I still feel like a newbie, but in many ways, I've come so far in the last year.  Glad I decided to take the plunge a year ago and commit to this new challenge.  It's already changed me in so many ways, and introduced me to so many wonderful people.  I'm looking forward to the coming year.




Monday, December 14, 2015

It's December...

... and as always, I'm in Christmas Denial.

The fact that it's been in the mid 60s doesn't really help, although I did take advantage of the lovely weather and plan to get a tree and put some outdoor lights on and around the house while it's still warm.

Some people go nuts over Christmas and really enjoy all the decorating and baking and shopping.  I (and I suspect Savageman as well) find it all a bit overwhelming.  I can do it in a super-intensive burst of cleaning/decorating/shopping frenzy for a day or two, but it's not sustainable over a longer period than that.  And I'm already juggling about all I can comfortably juggle, without giving up my decompression time.

I'm a creature of habit.  I get up at 6:40, get the kids off to school, have my coffee, do a little bit of necessary house stuff, and then I'm off to work or karate.  I come home in the afternoon, do a little more house / cooking stuff and take a quick power nap right before the kids arrive home from school.  I chase Little down to get his homework done. We pack up and head to BJJ/Judo, where I either stay and train, or drop Little off and head to JSD to train there.  After an hour or two of martial arts, it's home, food, watch an episode of something on Netflix and see the boys off to bed.  Savageman and I watch another episode of something while the laundry is running and go to bed ourselves, usually around 12:30.  After a measly 6 hours of sleep, I get up and do the whole thing again.

Fitting anything extra in there requires either 1) time on the weekend or 2) a day (like today) I'm not scheduled to work.  Lately, work has been plentiful. Sundays are my one day to sleep in, do some larger housework, and then I take off for two and a half hours of Judo / BJJ, do the grocery shopping for the week, and have dinner with my parents, followed by a final homework check and bedtime routine.  Yesterday, I added a morning open mat, and went for a run.
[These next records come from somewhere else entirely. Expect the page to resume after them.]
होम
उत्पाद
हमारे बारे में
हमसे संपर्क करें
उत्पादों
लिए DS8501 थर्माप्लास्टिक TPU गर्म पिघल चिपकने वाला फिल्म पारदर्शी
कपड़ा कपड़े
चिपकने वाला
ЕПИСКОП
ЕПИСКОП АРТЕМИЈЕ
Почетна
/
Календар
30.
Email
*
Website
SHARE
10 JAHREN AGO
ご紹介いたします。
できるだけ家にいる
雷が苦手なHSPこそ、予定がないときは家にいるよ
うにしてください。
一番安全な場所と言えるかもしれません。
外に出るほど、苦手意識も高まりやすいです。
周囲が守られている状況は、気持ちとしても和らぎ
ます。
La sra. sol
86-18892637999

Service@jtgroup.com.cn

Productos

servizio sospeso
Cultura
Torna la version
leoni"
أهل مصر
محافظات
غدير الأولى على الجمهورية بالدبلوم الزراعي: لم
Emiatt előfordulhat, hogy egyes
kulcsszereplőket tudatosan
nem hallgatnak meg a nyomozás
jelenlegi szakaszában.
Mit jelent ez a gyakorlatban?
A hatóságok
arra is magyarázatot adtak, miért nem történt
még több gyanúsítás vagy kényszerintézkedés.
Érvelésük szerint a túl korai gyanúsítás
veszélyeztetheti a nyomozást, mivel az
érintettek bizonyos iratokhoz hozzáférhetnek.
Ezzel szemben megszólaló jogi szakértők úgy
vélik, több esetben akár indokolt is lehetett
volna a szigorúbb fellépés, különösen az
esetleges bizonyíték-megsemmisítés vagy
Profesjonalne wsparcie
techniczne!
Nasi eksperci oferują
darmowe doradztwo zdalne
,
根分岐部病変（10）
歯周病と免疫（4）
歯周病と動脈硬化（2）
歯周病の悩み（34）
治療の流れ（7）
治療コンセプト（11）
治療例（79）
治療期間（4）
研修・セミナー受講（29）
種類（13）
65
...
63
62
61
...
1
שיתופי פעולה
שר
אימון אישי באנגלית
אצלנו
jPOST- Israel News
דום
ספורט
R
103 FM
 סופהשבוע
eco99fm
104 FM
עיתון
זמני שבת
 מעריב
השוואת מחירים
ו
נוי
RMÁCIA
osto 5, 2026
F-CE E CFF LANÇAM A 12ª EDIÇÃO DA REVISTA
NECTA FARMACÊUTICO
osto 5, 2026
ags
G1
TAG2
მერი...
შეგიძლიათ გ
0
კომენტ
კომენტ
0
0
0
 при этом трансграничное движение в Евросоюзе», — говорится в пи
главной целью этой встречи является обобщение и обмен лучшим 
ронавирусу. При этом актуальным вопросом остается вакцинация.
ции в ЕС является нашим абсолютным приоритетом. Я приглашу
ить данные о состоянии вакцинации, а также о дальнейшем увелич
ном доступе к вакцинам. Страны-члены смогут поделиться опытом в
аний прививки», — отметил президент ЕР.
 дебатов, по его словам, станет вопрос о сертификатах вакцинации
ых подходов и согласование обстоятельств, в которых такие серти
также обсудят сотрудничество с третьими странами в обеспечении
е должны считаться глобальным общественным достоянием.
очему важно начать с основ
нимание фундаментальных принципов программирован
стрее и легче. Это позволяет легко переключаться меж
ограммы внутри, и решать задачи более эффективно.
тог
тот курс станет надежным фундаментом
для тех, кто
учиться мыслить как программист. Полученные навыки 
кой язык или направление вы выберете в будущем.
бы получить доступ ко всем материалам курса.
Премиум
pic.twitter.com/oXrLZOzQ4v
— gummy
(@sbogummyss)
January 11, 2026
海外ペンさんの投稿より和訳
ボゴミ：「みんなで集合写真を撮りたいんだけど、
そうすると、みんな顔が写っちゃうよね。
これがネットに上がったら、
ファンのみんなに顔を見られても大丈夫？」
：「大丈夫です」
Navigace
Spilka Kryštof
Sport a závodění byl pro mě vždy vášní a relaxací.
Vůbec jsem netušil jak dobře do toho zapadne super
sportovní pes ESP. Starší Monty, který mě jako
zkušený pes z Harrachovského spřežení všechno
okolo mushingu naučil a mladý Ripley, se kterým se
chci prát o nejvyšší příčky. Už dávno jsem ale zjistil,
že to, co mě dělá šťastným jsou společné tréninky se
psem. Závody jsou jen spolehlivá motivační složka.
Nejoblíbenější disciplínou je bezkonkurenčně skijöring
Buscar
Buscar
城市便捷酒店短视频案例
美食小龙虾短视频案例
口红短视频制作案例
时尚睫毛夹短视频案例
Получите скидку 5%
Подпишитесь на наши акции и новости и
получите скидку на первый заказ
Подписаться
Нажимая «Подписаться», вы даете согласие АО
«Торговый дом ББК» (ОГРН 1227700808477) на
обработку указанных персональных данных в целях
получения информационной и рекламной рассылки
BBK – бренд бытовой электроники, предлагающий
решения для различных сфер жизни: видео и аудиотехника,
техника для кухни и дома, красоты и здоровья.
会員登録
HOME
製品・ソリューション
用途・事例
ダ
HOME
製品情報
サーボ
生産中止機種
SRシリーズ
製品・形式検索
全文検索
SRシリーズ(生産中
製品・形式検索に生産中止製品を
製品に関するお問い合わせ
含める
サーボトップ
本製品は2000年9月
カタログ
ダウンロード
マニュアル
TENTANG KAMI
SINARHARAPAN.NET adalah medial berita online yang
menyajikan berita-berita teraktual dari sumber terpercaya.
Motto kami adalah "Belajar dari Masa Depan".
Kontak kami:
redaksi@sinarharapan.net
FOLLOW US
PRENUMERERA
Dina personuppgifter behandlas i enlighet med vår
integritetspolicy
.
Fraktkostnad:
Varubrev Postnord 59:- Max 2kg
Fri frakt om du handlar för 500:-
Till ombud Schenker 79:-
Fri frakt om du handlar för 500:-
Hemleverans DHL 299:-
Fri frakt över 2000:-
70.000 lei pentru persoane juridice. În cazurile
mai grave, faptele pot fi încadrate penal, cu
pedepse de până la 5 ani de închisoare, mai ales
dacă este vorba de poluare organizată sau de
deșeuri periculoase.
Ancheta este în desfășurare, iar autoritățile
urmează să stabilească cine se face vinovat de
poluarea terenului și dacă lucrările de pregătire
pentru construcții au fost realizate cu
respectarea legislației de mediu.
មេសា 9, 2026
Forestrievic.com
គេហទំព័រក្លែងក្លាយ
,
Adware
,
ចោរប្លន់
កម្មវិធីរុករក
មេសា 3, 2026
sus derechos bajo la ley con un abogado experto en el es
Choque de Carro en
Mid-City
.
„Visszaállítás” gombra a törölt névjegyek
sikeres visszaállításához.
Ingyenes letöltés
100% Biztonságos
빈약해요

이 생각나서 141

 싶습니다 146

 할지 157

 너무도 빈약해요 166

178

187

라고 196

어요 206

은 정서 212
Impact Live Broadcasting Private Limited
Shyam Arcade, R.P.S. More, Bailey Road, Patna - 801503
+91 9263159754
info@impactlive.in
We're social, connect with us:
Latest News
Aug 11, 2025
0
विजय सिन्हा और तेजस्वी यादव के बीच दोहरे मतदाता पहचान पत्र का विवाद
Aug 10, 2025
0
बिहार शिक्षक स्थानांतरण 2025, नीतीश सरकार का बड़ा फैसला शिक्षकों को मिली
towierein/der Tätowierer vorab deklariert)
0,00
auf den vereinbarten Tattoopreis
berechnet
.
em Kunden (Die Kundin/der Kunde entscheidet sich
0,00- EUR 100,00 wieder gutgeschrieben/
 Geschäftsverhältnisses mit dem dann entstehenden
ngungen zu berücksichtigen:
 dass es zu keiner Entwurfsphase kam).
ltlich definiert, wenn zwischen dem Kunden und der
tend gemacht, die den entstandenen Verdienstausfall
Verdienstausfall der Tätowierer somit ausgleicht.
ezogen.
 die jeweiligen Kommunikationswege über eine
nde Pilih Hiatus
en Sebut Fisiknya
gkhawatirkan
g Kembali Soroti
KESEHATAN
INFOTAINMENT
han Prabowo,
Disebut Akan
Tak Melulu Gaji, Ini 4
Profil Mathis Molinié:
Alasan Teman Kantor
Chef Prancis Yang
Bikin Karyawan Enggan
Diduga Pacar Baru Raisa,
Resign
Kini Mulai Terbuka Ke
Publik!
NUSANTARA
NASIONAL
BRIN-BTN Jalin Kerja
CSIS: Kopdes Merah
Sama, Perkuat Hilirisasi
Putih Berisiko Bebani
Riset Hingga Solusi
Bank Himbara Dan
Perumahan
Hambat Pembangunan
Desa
Today I finally have a day off, but I'm still hanging around the house.  I have a Crazy Person Eye Twitch which is driving me nuts.  It's been years since this has happened, and I wonder if it has to do with all the extra exercise yesterday, or maybe my neck needs to be adjusted, or I'm tired, or dehydrated.... in any case, it's making me cranky and not interested in shopping, which is already just about my least favorite thing.  I'm on the couch, drinking coffee, blogging, mainlining Gracie Breakdowns on YouTube, and researching Eye Twitch remedies.  The one thing the Interwebs seem to agree on is "Cut Back on Caffeine." Did I mention I'm drinking coffee?
Fuck.

I know I need to clean, decorate, shop.  My mother stopped by this morning and, as always at this time of year, she's a tornado of Christmas Prep Energy.  In my head, my eyes are squeezed shut, my fingers are in my ears and I'm chanting LALALALALALALALALALA at the mention of Christmas.  Maybe my fierce denial is manifesting itself in the form of my Crazy Person Eye Twitch.  In any case, my one day this week to get shit done is quickly slipping away.

Sigh... let's face it.  I don't Girl well.  I can't even shop for myself, let alone other people.  Savageman is the brilliant gift giver, the one who sees a shopping trip as a magnificent treasure hunt, who returns triumphant with wonderful finds that are both practical and creative.  And he's been working 10 hour days, plus going to the gym 6 days / week.

Meh, I need to go do this.  The kids will be home from school soon.

Twitch.  Twitchtwich....

Thursday, December 03, 2015

Cool BJJ Stuff: Triple Threat



We've been working on this for the last few weeks at BJJ.  It's fun, and it gives a taste of both the simplicity, and the complexity of what this art has to offer. Having so many tools in my collection is a challenge when quick decisions are not my strongest skill, but it's training me to think faster and giving me an opportunity to experiment and learn in real time with a resisting partner.